For the permutation test, we relax the third condition:

3) Similar distributions between the groups: The permutation approach helps us with this assumption and allows valid inferences as long as the two groups have similar shapes and only possibly differ in their centers. In other words, the distributions need not look normal for the procedure to work well.

In the mock jury study, we can assume that the independent observation condition is met because there is no information suggesting that the same subjects were measured more than once or that some other type of grouping in the responses was present (like the subjects were divided in groups and placed in the same room discussing their responses). The equal variance condition might be violated although we do get some lee-way in this assumption and are still able to get reasonable results. The standard deviations are 2.8 vs 4.4, so this difference is not "large" according to the rule of thumb. It is, however, close to being considered problematic. It would be difficult to reasonably assume that the the normality condition is met here (Figure 1-6), that is assumed in the derivation of the parametric procedure, with clear right skews in both groups and potential outliers. The shapes look similar for the two groups so there is less reason to be concerned with using the permutation approach as compared to the parametric approach.

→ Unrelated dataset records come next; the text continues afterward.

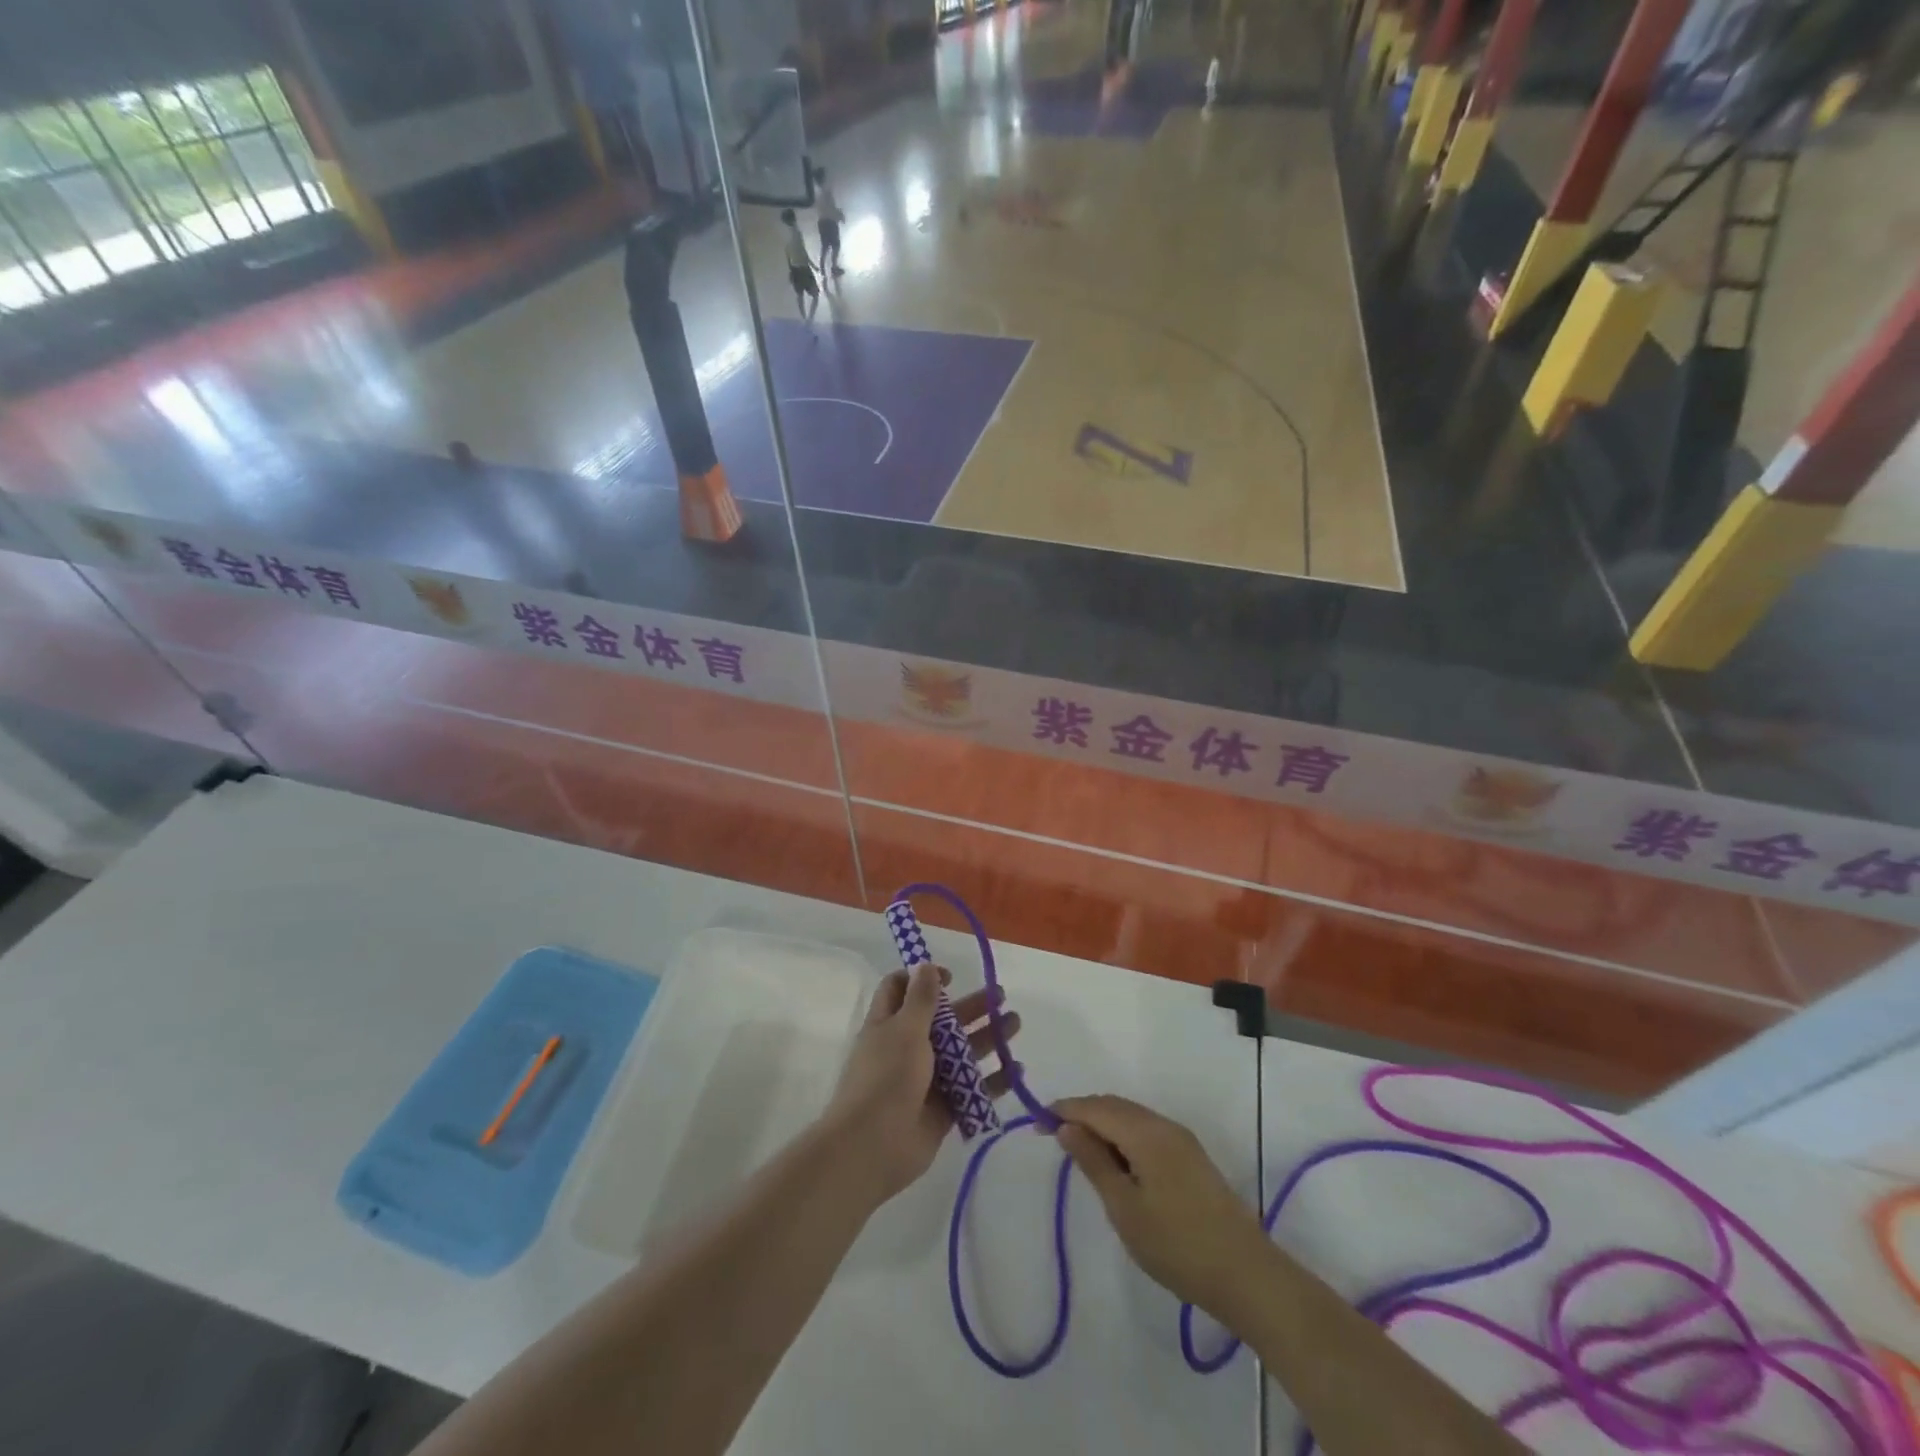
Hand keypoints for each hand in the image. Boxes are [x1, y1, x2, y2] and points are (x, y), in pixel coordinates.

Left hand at [822, 964, 1021, 1207]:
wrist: (873, 1147)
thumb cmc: (886, 1078)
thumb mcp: (905, 1030)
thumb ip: (921, 999)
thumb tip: (925, 964)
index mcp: (889, 1023)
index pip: (901, 989)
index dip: (924, 978)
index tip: (952, 978)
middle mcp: (907, 1047)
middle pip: (942, 1019)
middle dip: (971, 1006)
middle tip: (1001, 997)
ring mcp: (926, 1079)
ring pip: (961, 1052)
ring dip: (987, 1037)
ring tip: (1015, 1024)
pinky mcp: (943, 1108)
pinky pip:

The permutation approach is resistant to impacts of violations of the normality assumption. It is not resistant to impact of violations of any of the other assumptions. In fact, it can be quite sensitive to unequal variances as it will detect differences in the variances of the groups instead of differences in the means. Its scope of inference is limited just like the parametric approach and can lead to similarly inaccurate conclusions in the presence of non-independent observations as for the parametric approach. For our purposes, we hope that seeing the similarity in the methods can help you understand both methods better. In this example, we discover that parametric and permutation approaches provide very similar inferences.

18 On exams, you will be asked to describe the area of interest, sketch a picture of the area of interest and/or note the distribution you would use.

19 In some studies, the same subject might be measured in both conditions and this violates the assumptions of this procedure.